Snack then sleep. See you in the morning, Angel.
X.
He could have just gone home, yet he’d stayed to make sure she got her mother safely inside and then cleaned up the mess. He’d delivered her bags and made her a snack. All after keeping her safe and calm in the midst of a trigger.
Hell, he was getting harder and harder to hate.
CHAPTER SIX
She was going to kick Xavier’s ass.
“You’re not wearing that,” he announced again, his tone suggesting there was no room for argument.
But Waverly was in the mood for a fight. She whirled around in the mirror set up in her bedroom, her hands on her hips, to glare at him. “Exactly what is your problem with this dress?” she demanded.
It was Thursday in the week from absolute hell. She’d booked every spare minute in an effort to shake him loose, but he was only digging in harder. Through two red carpets, four lunches, five sessions at the gym, three cocktail parties, nine interviews, and even a damn baby shower for an actress she’d worked with once when they were tweens, he stuck.

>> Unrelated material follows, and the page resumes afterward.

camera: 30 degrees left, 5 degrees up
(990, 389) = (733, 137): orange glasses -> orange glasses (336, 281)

The man was stubborn enough to make it look easy. She’d missed meals dashing from one event to the next, missed sleep, dragging her ass in the door at three in the morning from a cocktail party that turned late night pool party. The circles under her eyes were going to add an extra twenty minutes to her make-up for the event this afternoon. Yet Xavier showed no signs of cracking.

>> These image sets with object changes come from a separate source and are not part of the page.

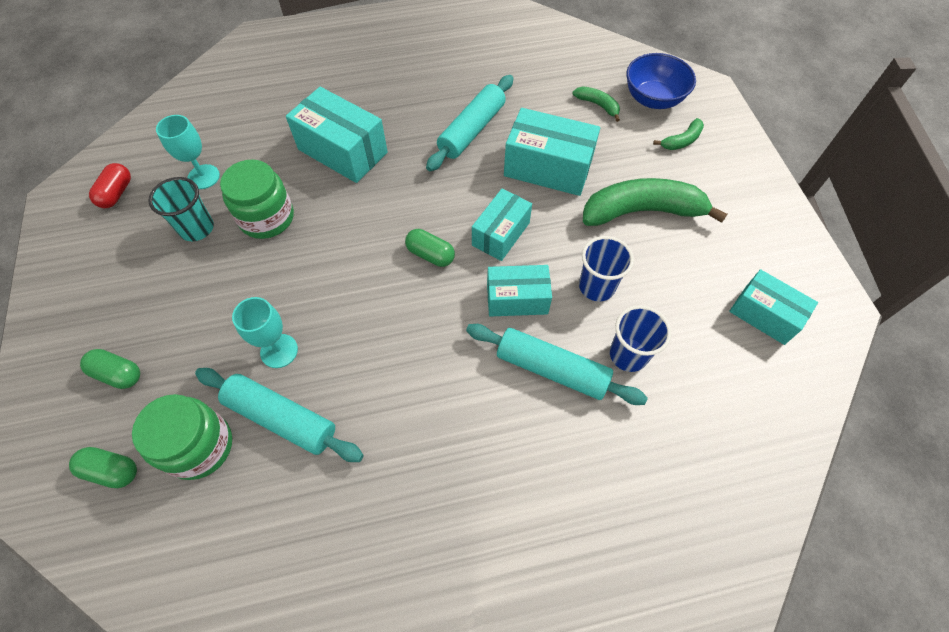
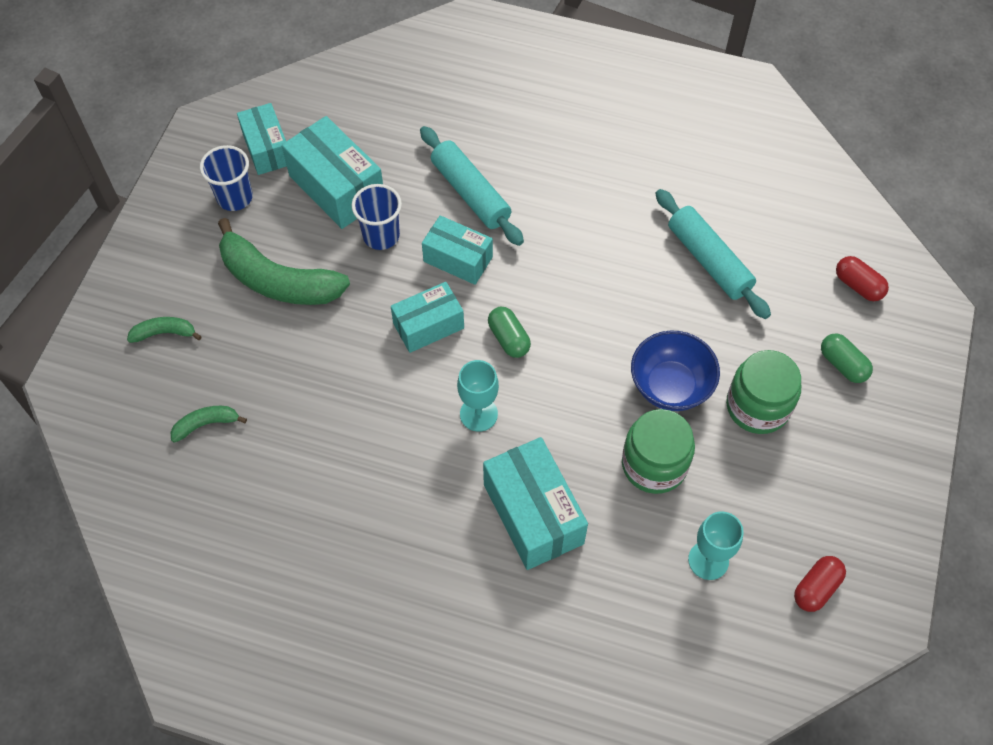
camera: 150 degrees left, 0 degrees up
(112, 470) = (858, 285): green capsule -> red capsule
(197, 228) = (734, 489): turquoise cup -> none
(199, 446) = (782, 271): green jar -> green jar (757, 406)
(279, 351) = (691, 316): turquoise goblet -> turquoise goblet (478, 414)
(471, 130) = (371, 465): turquoise rolling pin -> none
(548, 168) = (327, 373): turquoise box -> turquoise box (337, 187)
(598, 105) = (206, 424): green banana -> green banana turned 90 degrees clockwise
(628, 354) = (402, 174): blue cup -> blue cup (235, 197)
(653, 99) = (139, 400): blue bowl -> blue bowl (670, 386)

She hated him a little for it. Sure, he’d had the good manners not to mention the scene with her mother. But he’d spent every moment of the ensuing week annoying her with his mere presence. He’d gotten more vocal, too. He’d insisted on sitting in with her meeting with Kate and Mari again and dropped the bomb that Les Ganim had indeed left his job in El Plano and hadn’t been seen in ten days.

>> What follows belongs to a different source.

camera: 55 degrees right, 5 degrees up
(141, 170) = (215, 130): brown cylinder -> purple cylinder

Then he complained every time she left the house. She wasn’t about to lock herself in a prison just because Wedding Dress Guy may or may not have come to L.A. She’d dealt with things like this her entire life. It was par for the course in her opinion and a legitimate threat in his. Just like everything else, they’d butted heads over. And then there was the picture that surfaced on the gossip sites after dinner at Nobu. She was tucked under Xavier’s arm, her fingers clinging to him as he guided her into the SUV. The headlines had been about her escaping a raucous crowd, but what she saw when she looked at the pictures was a raw and intimate portrait of need.
Waverly whirled back to the mirror, turning this way and that admiring the way the elegant, sheer fabric clung to her like a spider web.
“I don’t see what you could possibly have against this dress.”